─── TRECHO FORNECIDO ───

Desde o início do ano letivo em curso, assumi a função de Coordenadora Regional do Programa de Escolas Associadas à UNESCO, abraçando o compromisso de difundir os ideais da entidade no Espírito Santo, ampliar o leque de escolas integradas e estimular iniciativas socioculturais, sob diferentes enfoques de atuação. Ao abraçar tais encargos, jamais me dispus a atuar de modo centralizador ou impositivo, à luz de minhas percepções pessoais e profissionais, uma vez que é preciso considerar a enormidade das demandas e a necessidade de forças agregadas para minimizar as desigualdades sociais e culturais existentes não só em nosso Estado.

───

■ **ITEM DA TAREFA 1**:
Transcreva a parte do trecho sobre o Programa de Escolas Associadas à UNESCO que começa em "Desde o início" e termina após "em nosso Estado.", renomeando "Coordenadora Regional" para "Coordenadora Estadual".
■ **ITEM DA TAREFA 2**:
De acordo com o trecho sobre o Programa de Escolas Associadas à UNESCO, em qual estado se assume o compromisso de difundir os ideais da entidade?
Os registros provêm de uma fonte distinta do trecho fornecido.

─── MATERIAL FORNECIDO ───

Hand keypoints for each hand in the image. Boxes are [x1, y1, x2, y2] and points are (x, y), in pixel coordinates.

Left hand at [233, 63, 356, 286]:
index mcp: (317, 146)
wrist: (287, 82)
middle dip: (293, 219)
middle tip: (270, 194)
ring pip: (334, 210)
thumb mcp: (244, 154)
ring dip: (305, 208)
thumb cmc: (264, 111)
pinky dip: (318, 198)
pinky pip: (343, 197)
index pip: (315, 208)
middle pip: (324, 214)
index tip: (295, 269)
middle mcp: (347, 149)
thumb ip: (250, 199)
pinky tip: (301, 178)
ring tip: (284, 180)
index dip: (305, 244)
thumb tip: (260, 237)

───
─── MATERIAL FORNECIDO ───

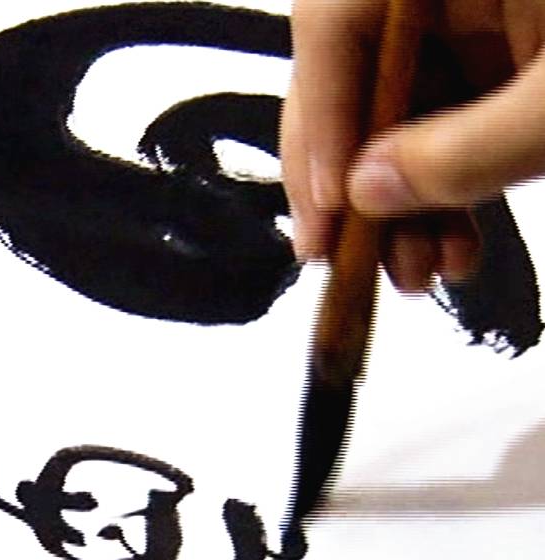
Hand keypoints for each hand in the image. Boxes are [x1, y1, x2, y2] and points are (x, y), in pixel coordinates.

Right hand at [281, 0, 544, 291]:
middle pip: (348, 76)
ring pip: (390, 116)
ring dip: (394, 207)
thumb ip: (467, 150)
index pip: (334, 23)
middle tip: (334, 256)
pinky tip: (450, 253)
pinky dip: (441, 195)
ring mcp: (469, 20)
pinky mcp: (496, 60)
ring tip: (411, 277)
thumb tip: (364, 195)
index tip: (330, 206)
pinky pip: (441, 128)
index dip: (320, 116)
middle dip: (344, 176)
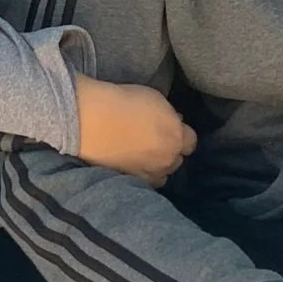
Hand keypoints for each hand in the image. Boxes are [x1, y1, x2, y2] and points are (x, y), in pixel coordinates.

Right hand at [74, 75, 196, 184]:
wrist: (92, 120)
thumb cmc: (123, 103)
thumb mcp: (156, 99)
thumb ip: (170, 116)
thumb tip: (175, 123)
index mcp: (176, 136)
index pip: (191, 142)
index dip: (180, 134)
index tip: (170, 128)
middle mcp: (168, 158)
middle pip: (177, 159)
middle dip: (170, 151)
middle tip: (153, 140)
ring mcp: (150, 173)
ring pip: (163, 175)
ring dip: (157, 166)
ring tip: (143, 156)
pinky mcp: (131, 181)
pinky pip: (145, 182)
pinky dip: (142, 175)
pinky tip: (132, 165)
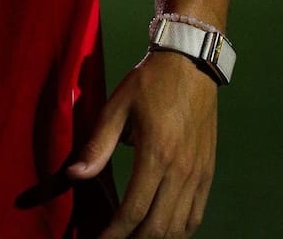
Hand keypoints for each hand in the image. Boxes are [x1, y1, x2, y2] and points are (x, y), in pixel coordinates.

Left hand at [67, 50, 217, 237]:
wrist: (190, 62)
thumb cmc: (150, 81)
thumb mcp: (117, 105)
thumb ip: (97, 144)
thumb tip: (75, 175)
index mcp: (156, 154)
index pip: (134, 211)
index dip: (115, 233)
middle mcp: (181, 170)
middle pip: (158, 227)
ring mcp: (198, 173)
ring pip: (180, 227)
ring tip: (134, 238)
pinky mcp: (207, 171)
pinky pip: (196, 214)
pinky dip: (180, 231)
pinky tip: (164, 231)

───
─── MATERIAL FORNECIDO ───

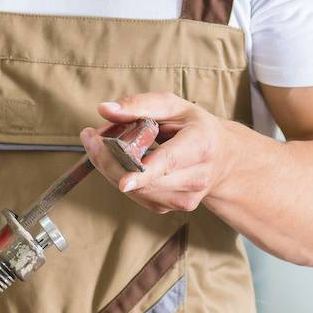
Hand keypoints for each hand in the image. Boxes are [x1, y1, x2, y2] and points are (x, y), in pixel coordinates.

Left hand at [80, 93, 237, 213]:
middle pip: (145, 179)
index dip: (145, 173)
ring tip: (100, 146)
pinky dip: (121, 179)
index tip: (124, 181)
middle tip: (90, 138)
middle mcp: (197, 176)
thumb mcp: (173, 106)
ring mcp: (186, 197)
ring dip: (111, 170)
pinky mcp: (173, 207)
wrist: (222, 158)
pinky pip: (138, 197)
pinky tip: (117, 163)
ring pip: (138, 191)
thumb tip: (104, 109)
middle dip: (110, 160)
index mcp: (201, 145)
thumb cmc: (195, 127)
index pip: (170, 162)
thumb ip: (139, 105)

───

■ **ÁREA DE RESPOSTA 1**:
Desde o início do ano letivo em curso, assumi a função de Coordenadora Estadual do Programa de Escolas Associadas à UNESCO, abraçando o compromisso de difundir os ideais da entidade no Espírito Santo, ampliar o leque de escolas integradas e estimular iniciativas socioculturais, sob diferentes enfoques de atuação. Ao abraçar tais encargos, jamais me dispus a atuar de modo centralizador ou impositivo, à luz de minhas percepções pessoais e profissionais, uma vez que é preciso considerar a enormidade das demandas e a necessidade de forças agregadas para minimizar as desigualdades sociais e culturais existentes não só em nosso Estado.

■ **ÁREA DE RESPOSTA 2**:
No Espírito Santo.